The risk or downfall may be that the AI's would become rather obsessed with Omega, but if Omega instructed them to dedicate themselves to their work, perhaps they could be distracted from wasting to much time pondering the ineffable. And also steered away from discovering dangerous truths.
An Omega-theist world could employ the Heaven/Hell maximum motivator: please Omega and you end up ascending into Heaven with maximal infinite reward, anger Omega and you descend into Hell with maximal infinite negative reward.
Its interesting to note that the mere potential existence of Omega and his final Heaven/Hell maximal motivational threat is enough in this world to convince a majority of the population to believe in some version of Omega.
I guess for some agents, even allowing for a small probability of Omega's existence allows the infinites to dominate, and Omega wins through a Pascal's Mugging.
Sidereal Time Fudges:
A potential set of tricks that could make the AI's less likely to adopt unsafe theistic beliefs would be to change their world's history and reality to push back development of real-AI farther into their future. This could be achieved through numerous small modifications to realities modeled on our own.
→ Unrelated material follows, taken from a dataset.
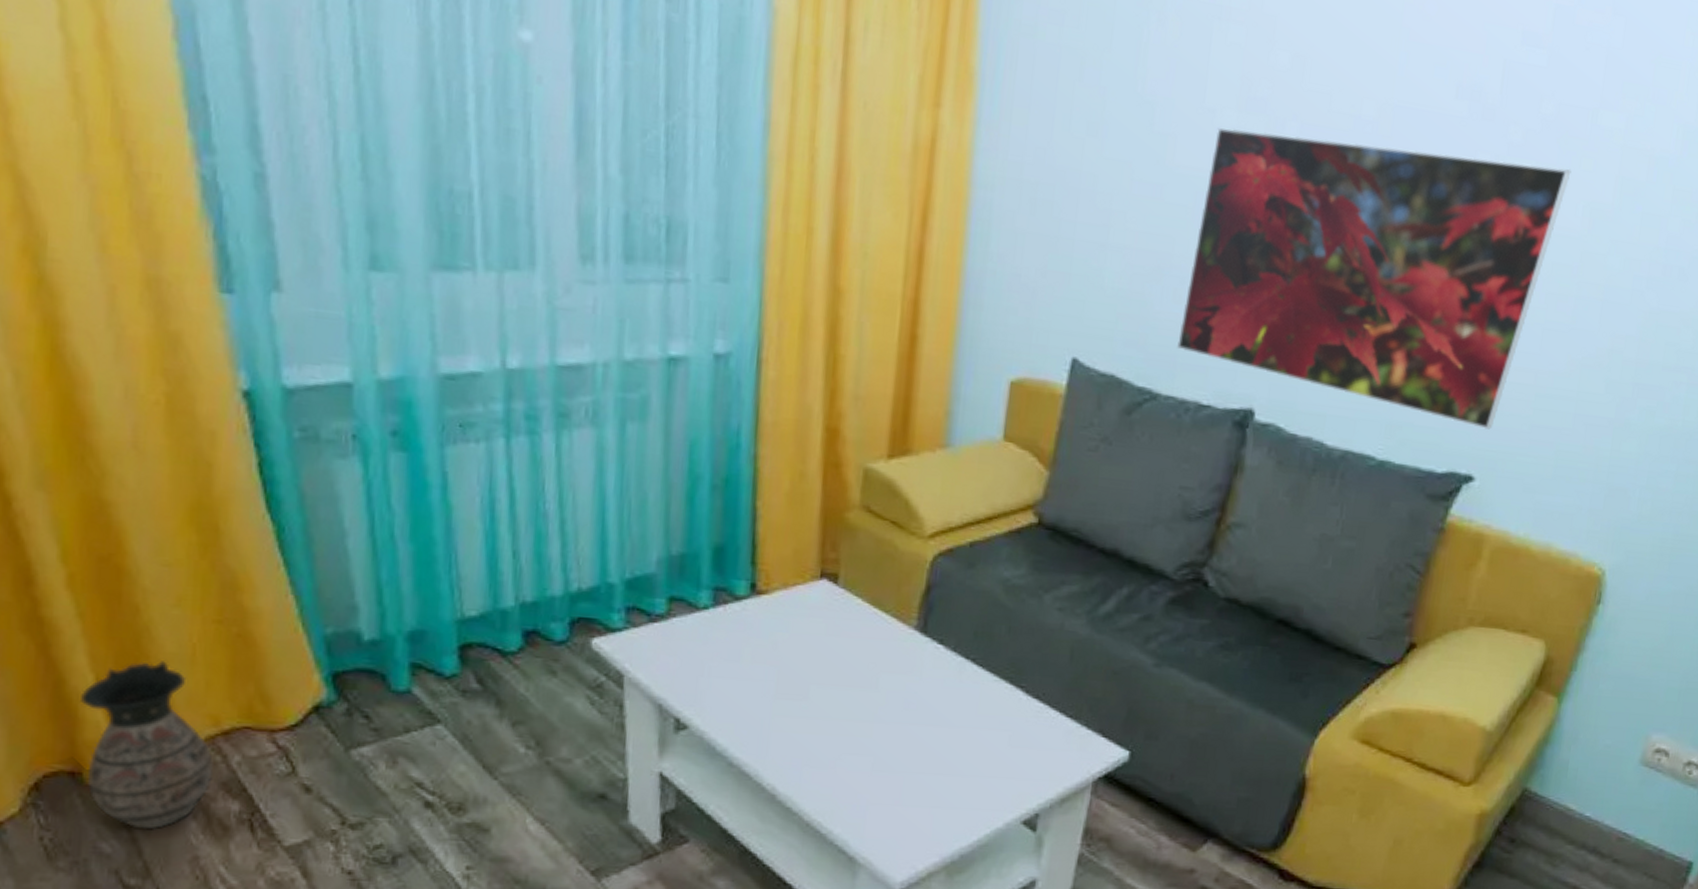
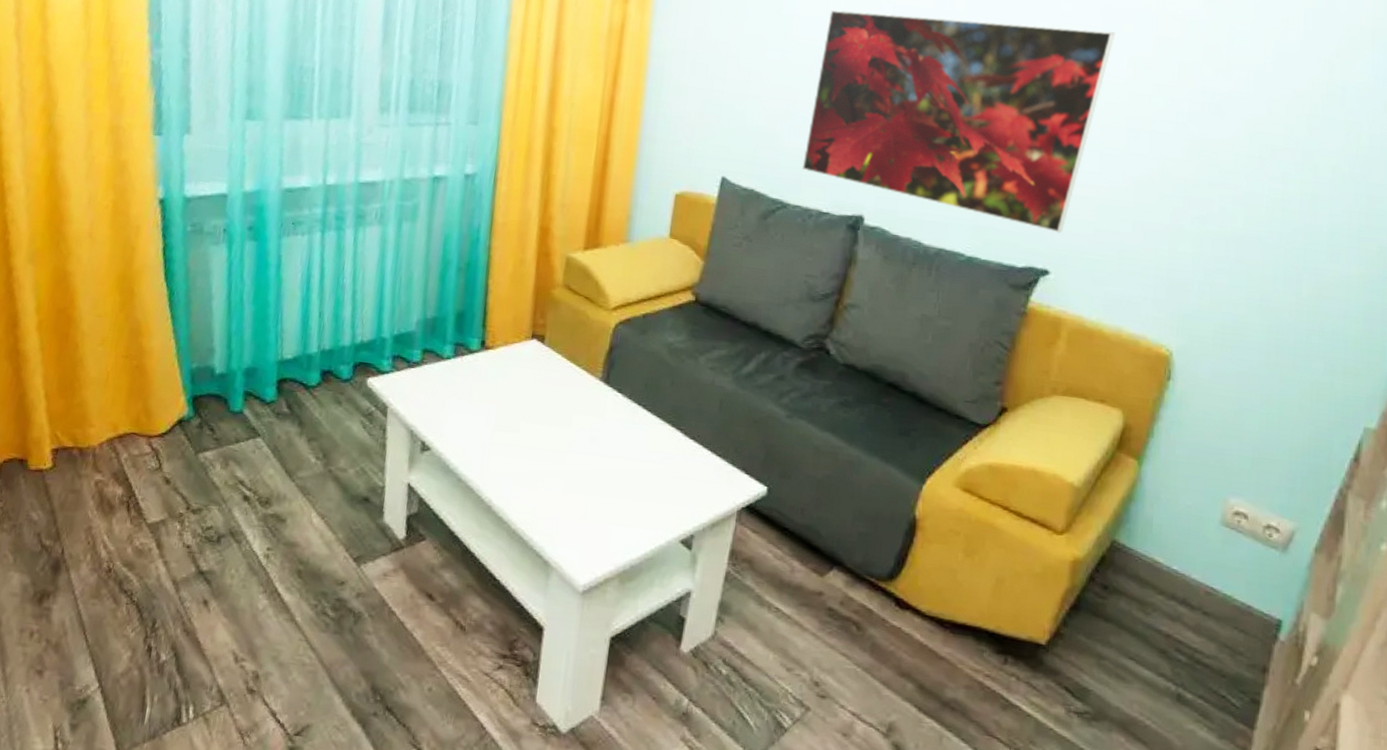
ceramic jug: present [81,661,215,830] -> none [30,383,111,505]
You could change neurological data to make brains in their world appear far more powerful than in ours, make computers less powerful, and AI more challenging. Unfortunately too much fudging with these aspects makes the AI's less useful in helping develop critical technologies such as uploading and faster computers. But you could for instance separate AI communities into brain-research worlds where computers lag far behind and computer-research worlds where brains are far more powerful.
Fictional Worlds:
Ultimately, it is debatable how close the AI's world must or should follow ours. Even science fiction or fantasy worlds could work as long as there was some way to incorporate the technology and science into the world that you wanted the AI community to work on.